Transcribed page contents:
○ ○ ○ ○ ○ ○ ○
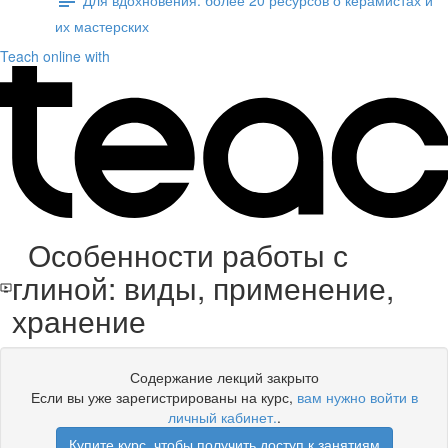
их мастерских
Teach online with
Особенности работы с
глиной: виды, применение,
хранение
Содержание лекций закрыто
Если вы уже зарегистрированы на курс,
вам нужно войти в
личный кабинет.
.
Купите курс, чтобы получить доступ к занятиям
○ ○ ○ ○ ○ ○ ○
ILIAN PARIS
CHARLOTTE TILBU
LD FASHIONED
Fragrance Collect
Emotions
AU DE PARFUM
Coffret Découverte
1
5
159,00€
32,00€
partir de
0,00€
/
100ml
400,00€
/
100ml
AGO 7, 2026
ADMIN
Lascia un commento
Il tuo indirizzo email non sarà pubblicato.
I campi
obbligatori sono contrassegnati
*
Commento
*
○ ○ ○ ○ ○ ○ ○
== Try it ==
Starting with the line that contains "их мастерских" and going on through the line that contains "Купите курс, чтобы получить доступ к занятиям", write out those lines of the material again, putting "программу" in place of "курс" and leaving everything else the same. Give only those lines.

== Output of the exercise ==
их мастерских
Teach online with
Особенности работы с
глиной: виды, применение,
хранение
Содержание лекций закрыто
Если вы уже зарегистрированы на программу,
вам нужно войти в
личный кабинет.
.
Купите программу, чтобы получить доступ к занятиям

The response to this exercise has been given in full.